> TASK BRIEF:
Using the text below on Hobart's flag and arms, answer these:
1. On what date were the arms formally granted?
2. Who designed the arms, and in what year?
3. What color did Lord Hobart's own arms use instead of blue?
Begin EXTRACT PROVIDED
The flag is a banner of the municipal arms of Hobart, supporters and crest excluded, which are presented on the town's official website as follows:
The Coat of Arms was formally granted to the Lord Mayor, Aldermen and
Citizens of the City of Hobart on 1 May 1953. A copy of the Letters Patent
granting the Coat of Arms is displayed in the vestibule of the Town Hall; the
original document is held by the Archives Office of Tasmania.
The Coat of Arms was designed in 1951 by Hobart architect and alderman, I.G. Anderson, and replaced an earlier unofficial crest, used by the Corporation since the 1850s. Alderman Anderson was largely instrumental in encouraging the Council to request the Arms. The motto 'SIC FORTIS HOBARTIA CREVIT' is featured on both the Coat of Arms and the earlier crest.
The arms are blazoned and explained as follows:
Azure an Estoile Or on a Chief Argent a Lion passant Gules. The star is derived from the arms of Lord Hobart, 4th Earl of Buckinghamshire (1760-1816), Secretary of State for War and the Colonies at the time of colonial settlement (1804), and after whom Hobart is named. The colour used on the arms of Lord Hobart was, in fact, sable (black), rather than blue. The red lion is from the Tasmanian flag - and its location at the top of the shield signifies Hobart's position as the Capital City.
End EXTRACT PROVIDED
Begin DATA SHOWN
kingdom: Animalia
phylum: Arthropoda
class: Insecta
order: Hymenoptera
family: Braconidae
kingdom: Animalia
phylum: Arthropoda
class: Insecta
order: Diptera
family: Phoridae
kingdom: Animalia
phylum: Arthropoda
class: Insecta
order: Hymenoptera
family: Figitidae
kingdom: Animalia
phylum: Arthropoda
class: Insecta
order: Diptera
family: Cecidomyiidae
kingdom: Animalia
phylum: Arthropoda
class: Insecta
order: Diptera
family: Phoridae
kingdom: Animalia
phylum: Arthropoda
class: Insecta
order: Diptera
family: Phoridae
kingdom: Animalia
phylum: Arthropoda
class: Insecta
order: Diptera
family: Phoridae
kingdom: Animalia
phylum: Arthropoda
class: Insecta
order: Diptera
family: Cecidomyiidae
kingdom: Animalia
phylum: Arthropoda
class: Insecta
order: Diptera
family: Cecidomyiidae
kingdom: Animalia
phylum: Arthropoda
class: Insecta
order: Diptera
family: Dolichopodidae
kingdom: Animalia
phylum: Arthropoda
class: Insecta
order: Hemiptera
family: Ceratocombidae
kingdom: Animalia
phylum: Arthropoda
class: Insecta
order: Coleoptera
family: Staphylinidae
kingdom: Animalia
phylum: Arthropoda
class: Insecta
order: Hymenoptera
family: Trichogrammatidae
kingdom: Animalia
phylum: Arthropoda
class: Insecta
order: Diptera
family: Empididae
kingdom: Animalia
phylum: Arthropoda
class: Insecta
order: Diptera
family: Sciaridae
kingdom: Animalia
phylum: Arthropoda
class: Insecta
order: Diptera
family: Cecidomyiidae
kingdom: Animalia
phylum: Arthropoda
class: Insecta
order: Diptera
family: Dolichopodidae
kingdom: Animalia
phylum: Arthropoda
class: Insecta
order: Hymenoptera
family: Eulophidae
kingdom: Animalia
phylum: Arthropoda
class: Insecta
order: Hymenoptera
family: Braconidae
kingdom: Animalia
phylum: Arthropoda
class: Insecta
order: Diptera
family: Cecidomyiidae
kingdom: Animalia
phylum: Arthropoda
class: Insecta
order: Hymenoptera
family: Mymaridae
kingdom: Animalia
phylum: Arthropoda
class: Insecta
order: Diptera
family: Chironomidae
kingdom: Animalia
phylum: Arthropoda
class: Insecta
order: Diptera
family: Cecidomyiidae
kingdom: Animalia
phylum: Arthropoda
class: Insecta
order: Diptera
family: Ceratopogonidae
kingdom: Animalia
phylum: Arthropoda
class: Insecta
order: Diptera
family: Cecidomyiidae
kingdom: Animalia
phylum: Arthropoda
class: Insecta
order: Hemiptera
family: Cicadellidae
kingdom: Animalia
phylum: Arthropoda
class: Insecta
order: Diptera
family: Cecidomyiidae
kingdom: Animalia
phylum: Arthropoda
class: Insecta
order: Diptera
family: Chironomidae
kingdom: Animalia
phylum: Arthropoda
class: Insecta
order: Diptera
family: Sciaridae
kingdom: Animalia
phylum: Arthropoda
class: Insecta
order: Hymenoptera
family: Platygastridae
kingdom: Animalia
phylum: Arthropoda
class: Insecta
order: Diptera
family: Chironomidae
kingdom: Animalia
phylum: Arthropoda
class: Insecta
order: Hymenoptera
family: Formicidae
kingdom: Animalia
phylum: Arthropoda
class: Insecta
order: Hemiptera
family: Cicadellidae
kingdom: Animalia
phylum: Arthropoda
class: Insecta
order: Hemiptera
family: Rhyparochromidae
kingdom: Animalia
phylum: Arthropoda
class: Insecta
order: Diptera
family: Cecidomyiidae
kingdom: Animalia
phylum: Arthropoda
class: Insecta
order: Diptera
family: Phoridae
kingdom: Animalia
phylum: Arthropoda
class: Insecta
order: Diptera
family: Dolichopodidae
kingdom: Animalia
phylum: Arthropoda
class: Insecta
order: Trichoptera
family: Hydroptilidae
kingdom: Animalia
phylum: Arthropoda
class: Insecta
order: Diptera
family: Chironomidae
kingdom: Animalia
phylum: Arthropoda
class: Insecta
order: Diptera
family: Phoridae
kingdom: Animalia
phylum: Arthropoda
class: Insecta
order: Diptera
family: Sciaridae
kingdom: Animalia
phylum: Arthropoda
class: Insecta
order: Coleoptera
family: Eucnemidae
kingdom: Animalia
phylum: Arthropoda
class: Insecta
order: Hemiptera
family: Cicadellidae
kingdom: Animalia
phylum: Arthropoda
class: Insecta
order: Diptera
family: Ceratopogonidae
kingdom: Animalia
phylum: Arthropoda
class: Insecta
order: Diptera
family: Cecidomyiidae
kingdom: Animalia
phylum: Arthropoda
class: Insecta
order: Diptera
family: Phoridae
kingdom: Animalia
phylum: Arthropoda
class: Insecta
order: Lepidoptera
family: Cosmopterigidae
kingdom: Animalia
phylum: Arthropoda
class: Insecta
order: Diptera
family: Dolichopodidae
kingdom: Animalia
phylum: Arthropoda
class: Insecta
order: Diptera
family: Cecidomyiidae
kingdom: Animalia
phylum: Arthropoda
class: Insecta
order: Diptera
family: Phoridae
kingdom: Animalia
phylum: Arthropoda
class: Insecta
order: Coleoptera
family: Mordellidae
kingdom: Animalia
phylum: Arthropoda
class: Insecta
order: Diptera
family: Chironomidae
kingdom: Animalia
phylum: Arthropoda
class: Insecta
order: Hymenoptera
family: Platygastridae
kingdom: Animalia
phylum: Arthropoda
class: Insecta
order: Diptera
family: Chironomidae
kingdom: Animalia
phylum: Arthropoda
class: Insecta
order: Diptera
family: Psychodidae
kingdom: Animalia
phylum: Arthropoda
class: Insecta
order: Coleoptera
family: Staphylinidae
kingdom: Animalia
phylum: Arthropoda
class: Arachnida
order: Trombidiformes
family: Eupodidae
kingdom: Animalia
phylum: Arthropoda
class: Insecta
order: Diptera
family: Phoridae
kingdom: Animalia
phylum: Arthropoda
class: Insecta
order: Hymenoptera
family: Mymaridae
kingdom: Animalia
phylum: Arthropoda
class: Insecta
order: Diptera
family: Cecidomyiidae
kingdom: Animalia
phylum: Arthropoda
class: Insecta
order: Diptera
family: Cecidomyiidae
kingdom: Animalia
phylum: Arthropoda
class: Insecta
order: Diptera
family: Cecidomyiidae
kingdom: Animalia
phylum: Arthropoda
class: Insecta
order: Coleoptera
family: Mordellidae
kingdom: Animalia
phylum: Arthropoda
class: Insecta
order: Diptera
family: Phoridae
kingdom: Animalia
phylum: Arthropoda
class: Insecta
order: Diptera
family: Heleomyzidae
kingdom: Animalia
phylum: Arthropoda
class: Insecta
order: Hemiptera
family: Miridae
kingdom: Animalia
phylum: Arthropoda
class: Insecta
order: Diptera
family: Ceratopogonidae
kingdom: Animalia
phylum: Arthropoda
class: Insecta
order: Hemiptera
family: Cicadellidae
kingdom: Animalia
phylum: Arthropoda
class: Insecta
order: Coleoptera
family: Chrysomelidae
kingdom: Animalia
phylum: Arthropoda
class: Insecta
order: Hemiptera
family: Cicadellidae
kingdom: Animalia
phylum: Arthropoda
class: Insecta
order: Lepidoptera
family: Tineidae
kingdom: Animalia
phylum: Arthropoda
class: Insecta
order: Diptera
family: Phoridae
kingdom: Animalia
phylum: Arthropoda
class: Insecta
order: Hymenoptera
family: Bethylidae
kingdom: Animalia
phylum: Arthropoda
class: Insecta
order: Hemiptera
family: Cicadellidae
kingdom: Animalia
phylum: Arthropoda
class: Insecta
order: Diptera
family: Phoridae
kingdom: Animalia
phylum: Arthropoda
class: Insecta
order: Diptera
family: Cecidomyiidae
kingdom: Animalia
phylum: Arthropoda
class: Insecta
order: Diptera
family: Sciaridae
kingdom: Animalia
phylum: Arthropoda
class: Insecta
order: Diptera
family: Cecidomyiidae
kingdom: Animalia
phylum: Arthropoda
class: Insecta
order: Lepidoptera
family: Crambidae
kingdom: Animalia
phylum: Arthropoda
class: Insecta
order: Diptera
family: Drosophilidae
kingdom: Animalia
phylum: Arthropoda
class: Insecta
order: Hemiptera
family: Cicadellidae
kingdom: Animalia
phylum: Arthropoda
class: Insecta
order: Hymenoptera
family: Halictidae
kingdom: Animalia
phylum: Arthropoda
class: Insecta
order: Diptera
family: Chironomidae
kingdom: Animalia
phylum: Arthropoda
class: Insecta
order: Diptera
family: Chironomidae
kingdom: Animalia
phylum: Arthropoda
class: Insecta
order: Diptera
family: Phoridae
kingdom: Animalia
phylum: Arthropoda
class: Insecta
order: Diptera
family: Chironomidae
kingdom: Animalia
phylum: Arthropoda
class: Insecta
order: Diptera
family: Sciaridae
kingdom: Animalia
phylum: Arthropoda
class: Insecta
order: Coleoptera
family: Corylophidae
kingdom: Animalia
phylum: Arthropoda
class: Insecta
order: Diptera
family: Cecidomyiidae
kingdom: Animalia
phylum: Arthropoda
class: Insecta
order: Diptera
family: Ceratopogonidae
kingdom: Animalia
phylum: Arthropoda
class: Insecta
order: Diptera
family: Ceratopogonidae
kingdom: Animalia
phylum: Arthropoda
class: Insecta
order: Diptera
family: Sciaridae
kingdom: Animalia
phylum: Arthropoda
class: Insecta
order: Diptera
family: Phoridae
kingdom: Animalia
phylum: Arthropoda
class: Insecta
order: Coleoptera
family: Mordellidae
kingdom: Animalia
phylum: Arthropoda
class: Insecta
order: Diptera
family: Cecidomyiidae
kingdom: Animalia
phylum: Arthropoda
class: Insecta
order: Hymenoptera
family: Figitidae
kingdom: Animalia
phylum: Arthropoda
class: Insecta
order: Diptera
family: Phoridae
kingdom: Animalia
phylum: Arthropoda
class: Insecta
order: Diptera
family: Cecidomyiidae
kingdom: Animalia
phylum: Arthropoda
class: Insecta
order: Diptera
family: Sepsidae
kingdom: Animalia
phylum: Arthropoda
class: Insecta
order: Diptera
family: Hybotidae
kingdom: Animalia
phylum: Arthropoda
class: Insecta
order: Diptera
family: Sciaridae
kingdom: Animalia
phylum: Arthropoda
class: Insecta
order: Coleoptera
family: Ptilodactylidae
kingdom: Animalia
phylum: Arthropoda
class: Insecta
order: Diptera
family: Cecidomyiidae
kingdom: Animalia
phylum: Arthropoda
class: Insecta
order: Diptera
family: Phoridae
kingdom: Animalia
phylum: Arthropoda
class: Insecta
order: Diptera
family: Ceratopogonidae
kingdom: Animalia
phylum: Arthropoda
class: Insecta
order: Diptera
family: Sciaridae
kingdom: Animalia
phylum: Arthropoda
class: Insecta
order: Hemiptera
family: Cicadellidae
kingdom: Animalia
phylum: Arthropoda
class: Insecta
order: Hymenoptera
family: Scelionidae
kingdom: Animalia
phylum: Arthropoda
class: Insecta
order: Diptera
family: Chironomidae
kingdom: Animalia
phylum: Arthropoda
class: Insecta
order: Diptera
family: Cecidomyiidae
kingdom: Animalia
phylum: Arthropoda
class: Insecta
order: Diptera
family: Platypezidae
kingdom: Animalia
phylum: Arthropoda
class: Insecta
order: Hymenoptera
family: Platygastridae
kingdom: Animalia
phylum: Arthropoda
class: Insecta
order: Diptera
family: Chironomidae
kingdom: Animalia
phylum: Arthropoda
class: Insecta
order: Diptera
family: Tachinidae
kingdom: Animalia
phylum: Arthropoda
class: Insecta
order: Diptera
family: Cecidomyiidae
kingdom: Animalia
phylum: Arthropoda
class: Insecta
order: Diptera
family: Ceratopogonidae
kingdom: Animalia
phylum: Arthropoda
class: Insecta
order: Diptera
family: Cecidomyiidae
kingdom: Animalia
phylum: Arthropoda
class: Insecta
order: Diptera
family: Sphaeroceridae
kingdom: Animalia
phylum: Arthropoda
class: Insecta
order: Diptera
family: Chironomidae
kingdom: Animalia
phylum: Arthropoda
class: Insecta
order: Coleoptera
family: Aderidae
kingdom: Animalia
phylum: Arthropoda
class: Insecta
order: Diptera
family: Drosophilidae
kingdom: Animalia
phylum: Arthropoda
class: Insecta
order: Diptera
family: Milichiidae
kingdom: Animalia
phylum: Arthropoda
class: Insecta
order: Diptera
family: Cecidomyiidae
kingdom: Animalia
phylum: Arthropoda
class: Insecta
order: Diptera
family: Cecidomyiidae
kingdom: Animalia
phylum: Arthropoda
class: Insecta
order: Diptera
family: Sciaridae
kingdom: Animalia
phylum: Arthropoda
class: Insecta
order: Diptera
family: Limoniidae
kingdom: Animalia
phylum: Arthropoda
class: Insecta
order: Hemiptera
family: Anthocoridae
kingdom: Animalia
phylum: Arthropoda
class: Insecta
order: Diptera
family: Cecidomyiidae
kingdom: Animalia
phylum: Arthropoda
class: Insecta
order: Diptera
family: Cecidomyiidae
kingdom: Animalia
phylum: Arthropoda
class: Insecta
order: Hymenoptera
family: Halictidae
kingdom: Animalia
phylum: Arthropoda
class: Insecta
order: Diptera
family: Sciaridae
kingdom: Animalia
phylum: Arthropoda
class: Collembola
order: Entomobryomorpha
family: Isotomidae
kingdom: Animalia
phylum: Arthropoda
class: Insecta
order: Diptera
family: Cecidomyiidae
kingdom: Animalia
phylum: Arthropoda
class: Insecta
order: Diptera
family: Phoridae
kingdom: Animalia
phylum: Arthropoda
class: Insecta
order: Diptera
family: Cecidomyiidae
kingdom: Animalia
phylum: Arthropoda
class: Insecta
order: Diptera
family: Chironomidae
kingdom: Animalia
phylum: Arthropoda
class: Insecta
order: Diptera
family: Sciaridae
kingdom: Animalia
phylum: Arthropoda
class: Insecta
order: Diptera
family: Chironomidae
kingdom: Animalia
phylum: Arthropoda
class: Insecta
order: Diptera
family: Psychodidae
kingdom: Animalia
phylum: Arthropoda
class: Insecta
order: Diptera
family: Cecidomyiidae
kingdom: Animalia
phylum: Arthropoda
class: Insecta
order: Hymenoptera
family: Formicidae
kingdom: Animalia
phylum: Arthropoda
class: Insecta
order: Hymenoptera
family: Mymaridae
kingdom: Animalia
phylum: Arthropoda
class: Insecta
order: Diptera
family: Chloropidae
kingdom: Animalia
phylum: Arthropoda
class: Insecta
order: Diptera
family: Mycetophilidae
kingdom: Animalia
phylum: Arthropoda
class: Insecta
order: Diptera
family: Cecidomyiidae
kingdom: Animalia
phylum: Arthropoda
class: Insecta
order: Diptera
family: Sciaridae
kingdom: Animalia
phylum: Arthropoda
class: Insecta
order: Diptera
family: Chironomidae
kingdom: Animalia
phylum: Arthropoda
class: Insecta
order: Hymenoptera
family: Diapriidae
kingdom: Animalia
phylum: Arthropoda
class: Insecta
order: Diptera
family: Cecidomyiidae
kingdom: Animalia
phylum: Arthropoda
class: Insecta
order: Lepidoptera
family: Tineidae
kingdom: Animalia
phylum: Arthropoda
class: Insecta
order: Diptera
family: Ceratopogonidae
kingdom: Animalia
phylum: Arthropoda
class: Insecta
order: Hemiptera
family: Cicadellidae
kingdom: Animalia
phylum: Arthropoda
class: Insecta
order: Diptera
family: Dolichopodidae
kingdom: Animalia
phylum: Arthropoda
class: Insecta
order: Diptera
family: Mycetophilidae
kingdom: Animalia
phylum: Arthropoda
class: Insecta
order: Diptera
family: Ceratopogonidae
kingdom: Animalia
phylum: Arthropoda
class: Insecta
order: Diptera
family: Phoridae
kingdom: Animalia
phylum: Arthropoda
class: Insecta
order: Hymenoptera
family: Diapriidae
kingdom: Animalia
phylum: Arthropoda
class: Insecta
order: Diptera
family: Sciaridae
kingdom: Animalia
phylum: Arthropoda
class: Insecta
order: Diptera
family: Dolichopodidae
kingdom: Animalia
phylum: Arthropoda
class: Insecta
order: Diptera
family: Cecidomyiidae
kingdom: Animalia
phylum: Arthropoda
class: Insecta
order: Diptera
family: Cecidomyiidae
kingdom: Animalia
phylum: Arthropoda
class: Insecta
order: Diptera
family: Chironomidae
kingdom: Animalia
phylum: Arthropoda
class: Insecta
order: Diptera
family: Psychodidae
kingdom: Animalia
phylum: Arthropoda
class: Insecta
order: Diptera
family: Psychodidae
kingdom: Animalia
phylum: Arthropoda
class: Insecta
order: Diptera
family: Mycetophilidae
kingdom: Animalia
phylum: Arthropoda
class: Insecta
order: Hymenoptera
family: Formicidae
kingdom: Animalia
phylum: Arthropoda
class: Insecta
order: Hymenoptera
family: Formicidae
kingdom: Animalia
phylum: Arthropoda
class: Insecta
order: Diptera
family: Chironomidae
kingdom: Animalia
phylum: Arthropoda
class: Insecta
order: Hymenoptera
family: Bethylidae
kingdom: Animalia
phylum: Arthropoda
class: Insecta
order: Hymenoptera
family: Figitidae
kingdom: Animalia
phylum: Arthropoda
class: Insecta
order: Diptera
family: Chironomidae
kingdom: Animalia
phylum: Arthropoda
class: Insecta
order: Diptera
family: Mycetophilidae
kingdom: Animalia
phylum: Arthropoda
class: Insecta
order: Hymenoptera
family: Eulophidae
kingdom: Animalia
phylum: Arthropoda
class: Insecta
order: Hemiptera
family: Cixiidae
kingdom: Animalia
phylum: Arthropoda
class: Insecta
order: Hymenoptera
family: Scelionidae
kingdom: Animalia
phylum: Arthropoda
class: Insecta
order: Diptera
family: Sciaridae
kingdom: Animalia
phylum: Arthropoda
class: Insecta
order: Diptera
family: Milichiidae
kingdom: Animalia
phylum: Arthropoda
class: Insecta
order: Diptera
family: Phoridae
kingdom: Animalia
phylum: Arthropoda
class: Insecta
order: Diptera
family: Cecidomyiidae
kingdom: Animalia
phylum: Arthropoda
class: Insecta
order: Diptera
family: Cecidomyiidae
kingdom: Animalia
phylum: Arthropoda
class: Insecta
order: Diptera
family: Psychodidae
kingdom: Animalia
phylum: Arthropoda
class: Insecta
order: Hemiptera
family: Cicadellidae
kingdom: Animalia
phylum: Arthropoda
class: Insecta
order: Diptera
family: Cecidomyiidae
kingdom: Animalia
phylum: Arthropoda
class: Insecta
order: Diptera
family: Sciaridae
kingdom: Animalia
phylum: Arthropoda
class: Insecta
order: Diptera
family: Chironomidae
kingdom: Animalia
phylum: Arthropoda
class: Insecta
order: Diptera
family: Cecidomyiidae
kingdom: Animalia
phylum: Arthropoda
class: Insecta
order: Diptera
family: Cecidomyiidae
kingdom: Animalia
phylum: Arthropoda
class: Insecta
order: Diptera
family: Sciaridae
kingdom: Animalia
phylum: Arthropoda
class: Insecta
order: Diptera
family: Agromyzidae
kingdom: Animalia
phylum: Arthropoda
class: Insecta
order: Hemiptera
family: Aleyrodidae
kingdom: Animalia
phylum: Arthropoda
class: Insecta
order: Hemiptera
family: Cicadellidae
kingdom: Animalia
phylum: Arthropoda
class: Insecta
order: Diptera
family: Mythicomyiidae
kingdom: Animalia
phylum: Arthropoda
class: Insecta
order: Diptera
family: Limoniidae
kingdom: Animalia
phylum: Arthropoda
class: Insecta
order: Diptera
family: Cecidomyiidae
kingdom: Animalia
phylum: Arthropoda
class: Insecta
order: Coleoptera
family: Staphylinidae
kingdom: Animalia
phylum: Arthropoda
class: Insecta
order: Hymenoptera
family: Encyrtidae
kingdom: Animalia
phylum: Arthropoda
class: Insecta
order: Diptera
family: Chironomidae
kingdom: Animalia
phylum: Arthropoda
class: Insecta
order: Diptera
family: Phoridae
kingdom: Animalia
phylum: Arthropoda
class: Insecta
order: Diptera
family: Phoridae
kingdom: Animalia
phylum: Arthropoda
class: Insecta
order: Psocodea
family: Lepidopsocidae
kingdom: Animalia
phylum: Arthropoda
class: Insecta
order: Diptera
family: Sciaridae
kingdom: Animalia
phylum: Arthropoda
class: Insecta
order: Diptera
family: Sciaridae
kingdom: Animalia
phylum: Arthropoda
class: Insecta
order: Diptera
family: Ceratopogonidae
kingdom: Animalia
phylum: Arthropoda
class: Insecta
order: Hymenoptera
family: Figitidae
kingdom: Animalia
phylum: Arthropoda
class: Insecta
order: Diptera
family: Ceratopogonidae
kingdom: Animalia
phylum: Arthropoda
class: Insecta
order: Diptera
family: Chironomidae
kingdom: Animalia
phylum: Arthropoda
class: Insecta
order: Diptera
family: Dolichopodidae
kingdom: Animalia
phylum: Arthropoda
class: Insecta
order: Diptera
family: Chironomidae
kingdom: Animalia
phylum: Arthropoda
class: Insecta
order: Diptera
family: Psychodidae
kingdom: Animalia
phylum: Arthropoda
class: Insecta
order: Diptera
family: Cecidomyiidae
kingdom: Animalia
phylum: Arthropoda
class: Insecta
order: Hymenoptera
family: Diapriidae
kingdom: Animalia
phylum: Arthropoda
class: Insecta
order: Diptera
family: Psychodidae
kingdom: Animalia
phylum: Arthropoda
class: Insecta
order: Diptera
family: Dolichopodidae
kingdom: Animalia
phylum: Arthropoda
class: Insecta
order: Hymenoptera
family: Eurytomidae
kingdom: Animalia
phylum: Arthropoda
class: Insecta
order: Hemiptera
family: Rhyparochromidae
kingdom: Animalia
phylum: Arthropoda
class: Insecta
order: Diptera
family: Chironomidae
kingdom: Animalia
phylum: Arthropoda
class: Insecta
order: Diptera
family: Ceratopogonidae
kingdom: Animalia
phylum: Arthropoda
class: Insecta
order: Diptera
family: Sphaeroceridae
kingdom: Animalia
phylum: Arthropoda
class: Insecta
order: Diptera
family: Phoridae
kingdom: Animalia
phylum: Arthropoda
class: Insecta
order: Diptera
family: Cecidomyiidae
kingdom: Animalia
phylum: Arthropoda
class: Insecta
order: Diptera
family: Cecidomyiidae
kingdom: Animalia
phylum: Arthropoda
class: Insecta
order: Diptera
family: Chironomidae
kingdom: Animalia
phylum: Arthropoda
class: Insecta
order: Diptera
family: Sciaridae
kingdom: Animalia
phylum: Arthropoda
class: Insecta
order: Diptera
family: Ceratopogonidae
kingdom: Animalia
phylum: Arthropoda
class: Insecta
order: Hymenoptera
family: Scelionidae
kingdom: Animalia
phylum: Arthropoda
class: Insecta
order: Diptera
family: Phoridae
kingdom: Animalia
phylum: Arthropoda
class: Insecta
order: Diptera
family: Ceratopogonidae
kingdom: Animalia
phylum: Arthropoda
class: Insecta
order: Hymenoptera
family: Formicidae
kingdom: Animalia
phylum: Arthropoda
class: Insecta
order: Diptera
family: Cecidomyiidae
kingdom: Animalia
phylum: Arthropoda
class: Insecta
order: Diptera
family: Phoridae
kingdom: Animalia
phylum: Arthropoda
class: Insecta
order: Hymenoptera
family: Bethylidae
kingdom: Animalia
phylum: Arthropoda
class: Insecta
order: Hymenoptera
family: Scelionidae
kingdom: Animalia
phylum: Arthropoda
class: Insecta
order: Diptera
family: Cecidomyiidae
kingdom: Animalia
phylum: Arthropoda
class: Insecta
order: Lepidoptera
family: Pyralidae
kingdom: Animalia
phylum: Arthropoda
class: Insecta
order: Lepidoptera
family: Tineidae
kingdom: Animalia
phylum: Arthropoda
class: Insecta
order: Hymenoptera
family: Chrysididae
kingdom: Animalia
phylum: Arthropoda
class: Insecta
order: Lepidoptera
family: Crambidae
End DATA SHOWN
> ANSWER TO THE EXERCISE:
1. 1 May 1953
2. I.G. Anderson, a Hobart architect and alderman, in 1951
3. Sable (black)